From a narrative therapy standpoint, the concept of identity is cultural, discursive, multisited, multistoried, contextual, and relational. Narrative therapy considers identity not as “one’s own”, as characterized by the Enlightenment’s creation and production of the self-contained individual and its search for a single unifying fundamental governing principle. The alternative view that narrative practice supports is that any identify will build on its relations to other identities so that nothing can be itself without taking into consideration the kinds of relationship by which the “selfsameness” is constituted.
“Re-authoring conversations is a key feature of the practice of narrative therapy. Re-authoring conversations invites clients to help flush out some of the more neglected areas and events of their lives (often covered over by the problem story being told. These may include achievements under duress; survival skills growing up; and personal qualities left out of their story, such as generosity, ethical stances, and kindness. These are very often stories that could not have been predicted through a telling of the dominant story. These untold stories can easily be sadly neglected in the telling of the problem story by both the client and the professionals involved with the client’s story.”

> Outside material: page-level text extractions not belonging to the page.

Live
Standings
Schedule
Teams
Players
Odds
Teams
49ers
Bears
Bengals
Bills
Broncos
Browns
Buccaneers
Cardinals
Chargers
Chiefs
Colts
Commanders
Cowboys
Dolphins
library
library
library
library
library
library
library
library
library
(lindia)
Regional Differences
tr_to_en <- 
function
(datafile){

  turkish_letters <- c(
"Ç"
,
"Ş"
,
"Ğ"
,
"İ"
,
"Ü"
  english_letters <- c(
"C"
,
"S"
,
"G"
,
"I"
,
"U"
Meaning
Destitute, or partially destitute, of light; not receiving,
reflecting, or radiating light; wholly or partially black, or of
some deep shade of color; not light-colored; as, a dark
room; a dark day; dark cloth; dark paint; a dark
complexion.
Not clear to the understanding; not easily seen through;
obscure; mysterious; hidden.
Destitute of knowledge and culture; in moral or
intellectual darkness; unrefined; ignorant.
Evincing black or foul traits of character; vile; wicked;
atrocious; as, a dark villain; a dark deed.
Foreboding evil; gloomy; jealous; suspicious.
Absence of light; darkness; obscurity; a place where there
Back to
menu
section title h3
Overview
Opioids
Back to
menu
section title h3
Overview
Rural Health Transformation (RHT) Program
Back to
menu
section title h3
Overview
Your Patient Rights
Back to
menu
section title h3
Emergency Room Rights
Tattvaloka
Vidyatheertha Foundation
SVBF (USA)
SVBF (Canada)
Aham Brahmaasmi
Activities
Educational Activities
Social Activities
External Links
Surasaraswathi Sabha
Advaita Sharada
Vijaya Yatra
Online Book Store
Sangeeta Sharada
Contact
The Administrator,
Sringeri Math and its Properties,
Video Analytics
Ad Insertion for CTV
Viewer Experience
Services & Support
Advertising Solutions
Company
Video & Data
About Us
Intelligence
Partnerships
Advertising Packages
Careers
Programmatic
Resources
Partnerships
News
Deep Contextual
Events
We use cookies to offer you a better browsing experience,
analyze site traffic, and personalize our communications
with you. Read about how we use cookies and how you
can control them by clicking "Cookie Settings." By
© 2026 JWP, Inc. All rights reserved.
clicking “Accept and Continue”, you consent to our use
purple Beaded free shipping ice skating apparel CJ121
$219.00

“Narrative therapists ask questions as a way to expand on the alternatives or subordinate story by trafficking in the landscape of action and the landscape of identity. Action questions center on events that happened in a person’s telling of their life and links these events through time, forming a plot line. Identity questions are those that are asked regarding what the client might conclude about the action, sequences and themes described in response to the action questions. Taken together, the questions in both areas assist in re-authoring client lives and relationships by listening in to find the sparkling undergrowth and unique outcomes through the client’s understanding of events.”
“Re-authoring conversations act to reinvigorate a client’s sense and meaning of the story (of the mind) by highlighting the gaps and refined understandings of this information. The newly recollected information results in a change within the problem-saturated story being told. Questions continue to unearth an archive of relevant and preferred local information about the client’s abilities, hopes, dreams, and commitments. The conversation shifts from one of a bored and over told rendition of the story towards a fresh and vibrant retelling – complete with stories of competencies, agency and knowledge.”
That’s a lot to take in. Certainly, we mediators are not therapists or counselors (unless of course we have had that training). But we are constantly intrigued by what influences people and the decisions they make. Much has to do with the vision they have of themselves. Often we talk in terms of “re-shaping” or “re-forming” the discussion. It is hoped that the above excerpts or summary provide a spark within the mediator as to how they talk to the mediation participants and assist them in identifying “gaps” and “unearth” information about themselves that allows their hopes and dreams as they work to Getting To Yes!